Because it recycles some of the most ancient tactics of Jew-hating which predate the modern State of Israel by centuries: the blood libel (that Jews kill children to make matzo, a popular rallying cry at medieval pogroms); that Jews secretly control all world government (popularized in the Protocols of the Elders of Zion, a fabricated text still sold by both white power and black power groups); and that all Israelis are white Europeans deliberately eliminating people of color, which renders invisible the huge percentage of non-Western Israelis and Jews from Morocco, Iraq, India, Ethiopia, Syria, Turkey — Jews previously ghettoized and oppressed in those lands.

The positioning of these Mizrachi Jews against their Arab neighbors, when many have roots more in Arab culture than in Ashkenazi Judaism, is far more about religion than race. As a political strategy, though, “Zionism is racism” is a slogan that allows questionable tactics among the Left. At one lesbian conference, I observed a multiracial group of women interrupt a Jewish lesbian prayer service, one totally devoid of references to contemporary Israel, on the grounds that it was appropriate “to protest Zionism.”

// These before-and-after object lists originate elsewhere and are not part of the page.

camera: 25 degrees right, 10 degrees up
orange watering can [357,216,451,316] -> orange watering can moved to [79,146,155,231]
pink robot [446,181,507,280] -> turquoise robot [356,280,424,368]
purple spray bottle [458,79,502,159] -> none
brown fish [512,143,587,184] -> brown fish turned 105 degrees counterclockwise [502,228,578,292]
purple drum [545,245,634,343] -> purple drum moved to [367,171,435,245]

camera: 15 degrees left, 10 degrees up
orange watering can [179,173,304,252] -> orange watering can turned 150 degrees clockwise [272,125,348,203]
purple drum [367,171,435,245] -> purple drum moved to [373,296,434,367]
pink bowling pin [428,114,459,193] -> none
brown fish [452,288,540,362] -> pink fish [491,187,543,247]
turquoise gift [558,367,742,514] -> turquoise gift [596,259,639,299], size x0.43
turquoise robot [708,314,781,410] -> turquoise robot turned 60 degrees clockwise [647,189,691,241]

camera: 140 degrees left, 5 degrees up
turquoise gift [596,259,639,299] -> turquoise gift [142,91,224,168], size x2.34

So I was delighted, at the March 15 peace rally in D.C., to see three young gay guys with signs reading “FAGS FOR PEACE” confront a man who held up a huge sign declaring “Jim Moran was right.” Moran is the U.S. congressman from Northern Virginia recently criticized for claiming that America’s Jews have forced the country into war with Iraq. “There’s anti-Semitism everywhere, even here!” shouted my bold gay brothers, yet they were all alone in challenging the unpleasant sign.

Then, as we all marched to the White House, I met a little girl wearing a sticker that blazed a Jewish star across the slogan, “Wars R Us.” I stopped and showed her my necklace: “I wear that star. Do you know that’s a religious sign? Do you really think that Jews are people who like to make war?” The kid had enough poise to reply, “Whoa, I never thought of it that way,” while her mother stammered “Her sticker is just a statement against Sharon.” “Then it should say so,” I pointed out. “Don’t use my star as a war symbol!” I went home, fuming, and called up my nice girlfriend, who as a sensitive Irish Catholic is sick of seeing all things Catholic equated with the priests caught molesting children.

I hardly ever confront little kids in public, but when I was ten, a friend’s mother made a big impact on me by saying “Why are you playing with a toy gun? Don’t ever point a gun at anyone, even in fun!” I’m grateful to that adult’s role in shaping my awareness of symbolic violence: thank you, Bobbie Thompson. I’ll continue to remind everyone that the Star of David, the Hebrew language, and Jewish life in the Middle East were all in place centuries before 1948, and are not solely symbolic of Sharon’s forces. And all of us committed to ending brutal occupations would do well to enquire what we’ve done for the Native American cause lately. Connecticut Avenue used to be Indian land, and the name for the Potomac river didn’t come from Thomas Jefferson’s kinfolk. I don’t stop being Jewish when I go to a peace rally, any more than I stop being gay during Passover; the exhibit at the Holocaust museum reminds me, in the words of folksinger Alix Dobkin, “Jews and lesbians have a lot in common — none of us were intended to survive.”